The main focus of recent multiplier papers has been on rapidly reducing the partial product rows by using some kind of circuit optimization and identifying the critical paths and signal races. In other words, the goals have been to optimize the second step of the multiplication.
It is possible to concentrate on the first step, which consists of forming the partial product array and to design a multiplication algorithm which will produce fewer partial product rows. By having fewer partial product rows, the reduction tree can be smaller in size and faster in speed. The multiplier architecture to generate the partial products is shown in Fig. 2.20.
The only difference between this architecture and the conventional multiplier architectures is that, for the last partial product row, this architecture has no partial product generation but partial product selection with a two's complement unit. The 3-5 coder selects the correct value from five possible inputs (2 × X, 1 × X, 0, -1 × X, -2 × X) which are either coming from the two's complement logic or the multiplicand itself and input into the row of 5-1 selectors. Unlike the other rows which use PPRG (Partial Product Row Generator), the two's complement logic does not have to wait for MBE to finish: The two's complementation is performed in parallel with MBE and the 3-5 decoder.

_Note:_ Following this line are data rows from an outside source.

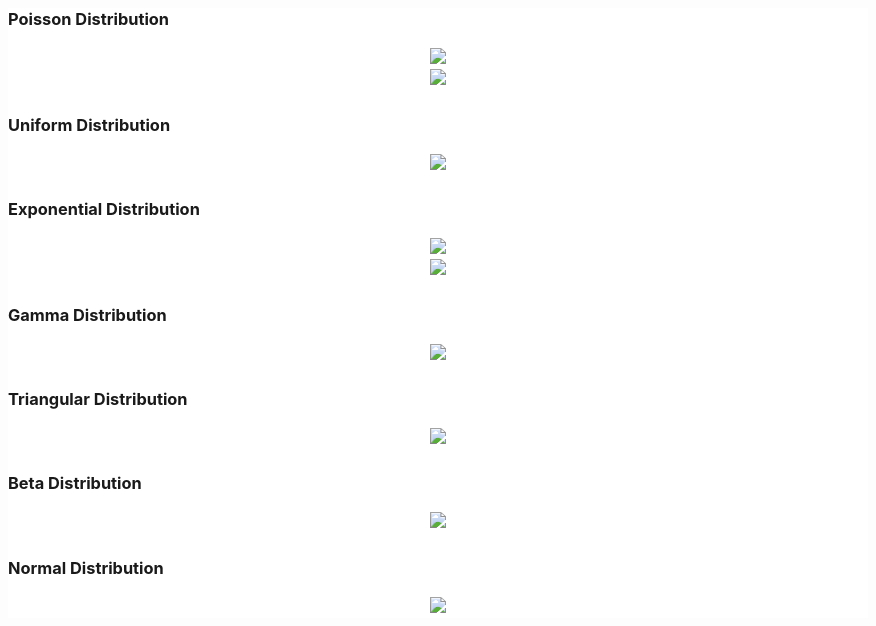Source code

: ### Poisson Distribution

<div align=center>
<img src="https://search.pstatic.net/common?src=https://i.imgur.com/FkeL9HQ.jpg" width="75%">
</div>

<div align=center>
<img src="https://search.pstatic.net/common?src=https://i.imgur.com/id6L9fX.jpg" width="75%">
</div>

### Uniform Distribution

<div align=center>
<img src="https://search.pstatic.net/common?src=https://i.imgur.com/RS9JpHB.jpg" width="75%">
</div>

### Exponential Distribution

<div align=center>
<img src="https://search.pstatic.net/common?src=https://i.imgur.com/h31msA9.jpg" width="75%">
</div>

<div align=center>
<img src="https://search.pstatic.net/common?src=https://i.imgur.com/nyRoYo4.jpg" width="75%">
</div>

### Gamma Distribution

<div align=center>
<img src="https://search.pstatic.net/common?src=https://i.imgur.com/bXwtSEs.jpg" width="75%">
</div>

### Triangular Distribution

<div align=center>
<img src="https://search.pstatic.net/common?src=https://i.imgur.com/MwfXBZZ.jpg" width="75%">
</div>

### Beta Distribution

<div align=center>
<img src="https://search.pstatic.net/common?src=https://i.imgur.com/IsJLZ2E.jpg" width="75%">
</div>

### Normal Distribution

<div align=center>
<img src="https://search.pstatic.net/common?src=https://i.imgur.com/bZelF70.jpg" width="75%">
</div>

Hardware multipliers and dividers had been used to increase the speed of arithmetic operations in high-performance computers before appearing systems-on-chip. With appearing such systems, the return to old methods of multiplication operation performing without using the method of increasing has been become. That’s why, at the given stage of the computer engineering evolution, only methods of the matrix multiplication accelerators are widely used for multimedia applications.